● **PAGE EXTRACT**:

In the whole field of fallen human nature, there is nothing to be found more awful than death. For as in the forest, so in this field, “as the tree falls, so it lies.” How solemn — how eternally solemn! As death finds the soul, so will the judgment-seat, and so will a long, long eternity. Beyond death there is no repentance. As the breath leaves the body, the state is unalterably fixed. This is man’s last change — a change which admits of no succeeding one forever. Oh, then, my dear reader, listen to the affectionate entreaties of one who loves thy soul, and would earnestly warn thee against neglecting its salvation! “For what shall it profit a man, if he shall gain the whole world, and lose his own soul? “The whole material world, in the Savior’s estimation, is of less value than one human soul. And, it may be, that the well-being of thy precious soul has never cost thee a serious thought. The most ordinary things of this life, or some ornament for thy person, may have cost thee more thought than thy soul’s eternal destinies, or the sufferings and death of Christ, by which alone it can be saved.
Do think, I pray thee, my fellow sinner, on this all-important subject! At all costs yield to its pressing claims. If it should involve the breaking of many engagements as to this life, and the blasting of all thy prospects therein, care not — suffer not such considerations to detain thee on the world’s enchanted ground, or hinder thy decision for Christ. Remember this, and this is plain; that he who sides not with Christ, sides with Satan, and must share with him the lake of fire. This is the second death. Oh, dreadful thought! What shall I say unto thee? How shall I plead with thee? Shall 1 fall down at thy feet and shed the beseeching tear? Shall I be as a fool in thy sight? Shall my loud and bitter cry be to thee as the noise of some fanatic — or of one who is righteous over much? Well, be it so; all these and more. I speak from feeling, not by rule. I am content if only thou wilt bethink thyself, and flee at once to Jesus, who has paid the ransom price of the sinner’s redemption. To see thee at last as a jewel in the Savior’s crown, or as a monument of grace on the plains of eternal glory, would be a rich compensation for being reckoned fool or madman in this world. But, soberly, tears of blood, could I shed them, would not be too much to shed over a soul that refuses the provision God has made, for His own glory in our eternal happiness.

● **DATA SECTION**:

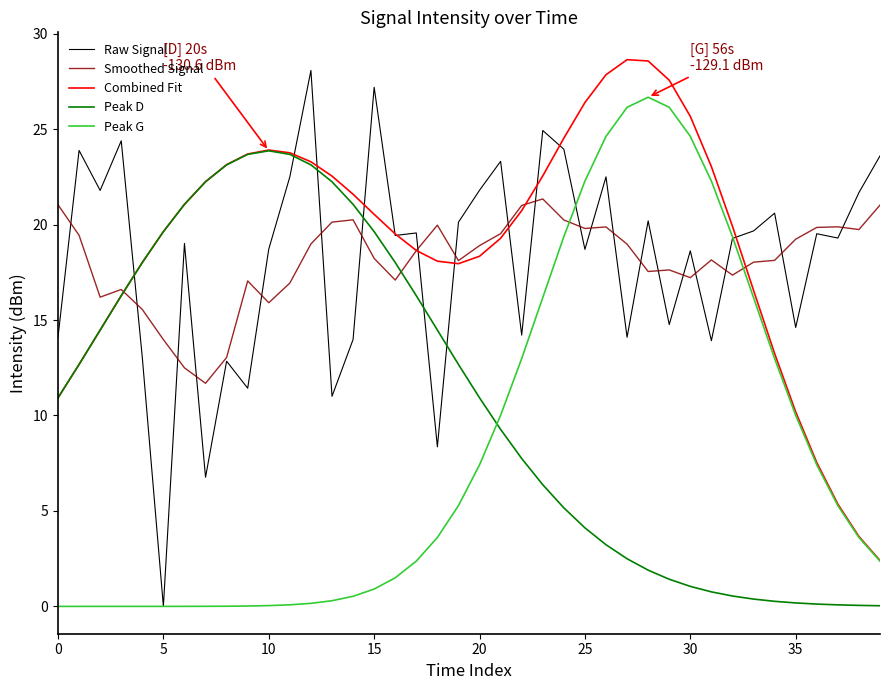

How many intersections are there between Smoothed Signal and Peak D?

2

==

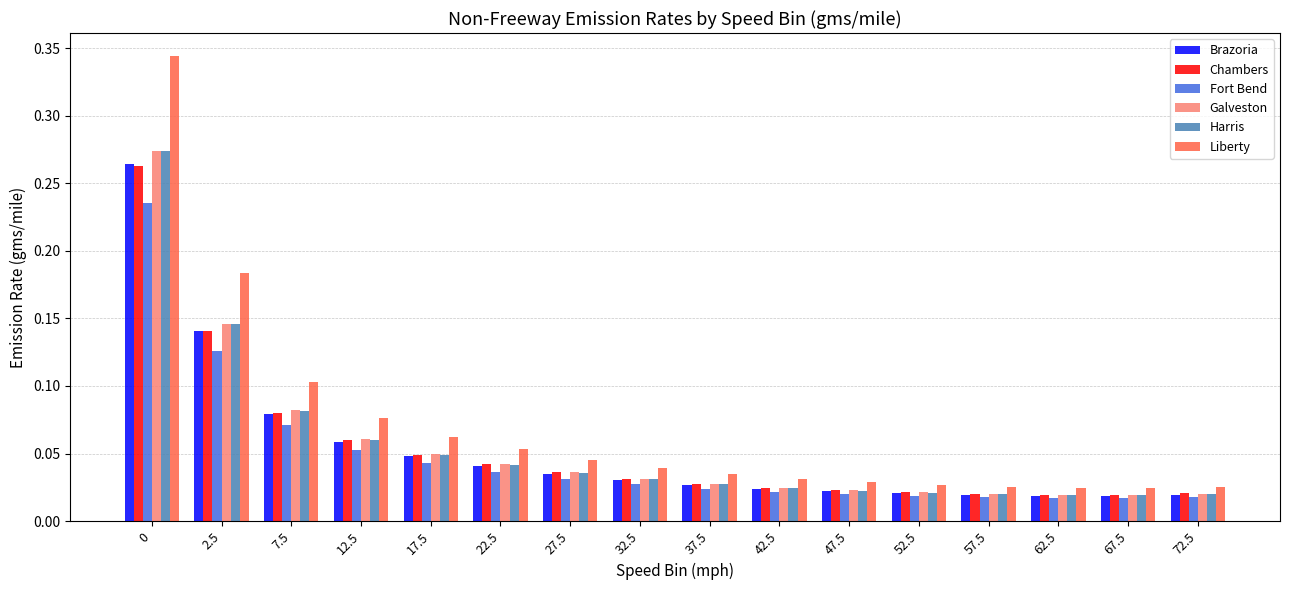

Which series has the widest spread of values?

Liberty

● **TRY IT**: Continue the passage on death and the urgency of the soul's salvation, picking up right after its final sentence.

● **ANSWER SECTION**:
Jesus, God’s blessed Son, “was made a little lower than the angels......that he by the grace of God should taste death for every man.” (Heb. 2:9.) Here all is plain. Scripture never exaggerates, if preachers do. What does this text teach us? This truth, plainly, that sin, unrepented of, brings the sinner to the place, that the grace of God brought Christ. In grace and love, He took the sinner’s place — the place of the curse — the forsaken place, where it Was not possible that the cup of wrath should pass from him. Now we see, in the cross, where sin leads to — what sin deserves — and how God deals with it. Doubtless, sin was measured and dealt with in the holy Person of Jesus, in a way that can never be done even in the lake of fire. God’s hatred of sin was perfectly expressed on the cross. One drop of that cup which He drained — one stroke of that judgment which He exhausted, would sink a world of rebellious sinners in the depths of woe. But there, alas, the cup will never be drained — the judgment never exhausted.
Truly, may we not say, — If such things were done in the green tree, what must it be in the dry? If the true and living tree so felt the fires of holy justice, what must become of the dry and rotten tree? If He, who had not a particle of sin in Himself, was thus dealt with, when sin was imputed to Him, where shall the ungodly and the sinner appear? What, my friend, would the rotten branch of thy good deeds avail thee, in the swellings of Jordan? One thing seems perfectly plain — he who rejects God’s green tree now, can have nothing to say at last, when God rejects the dry.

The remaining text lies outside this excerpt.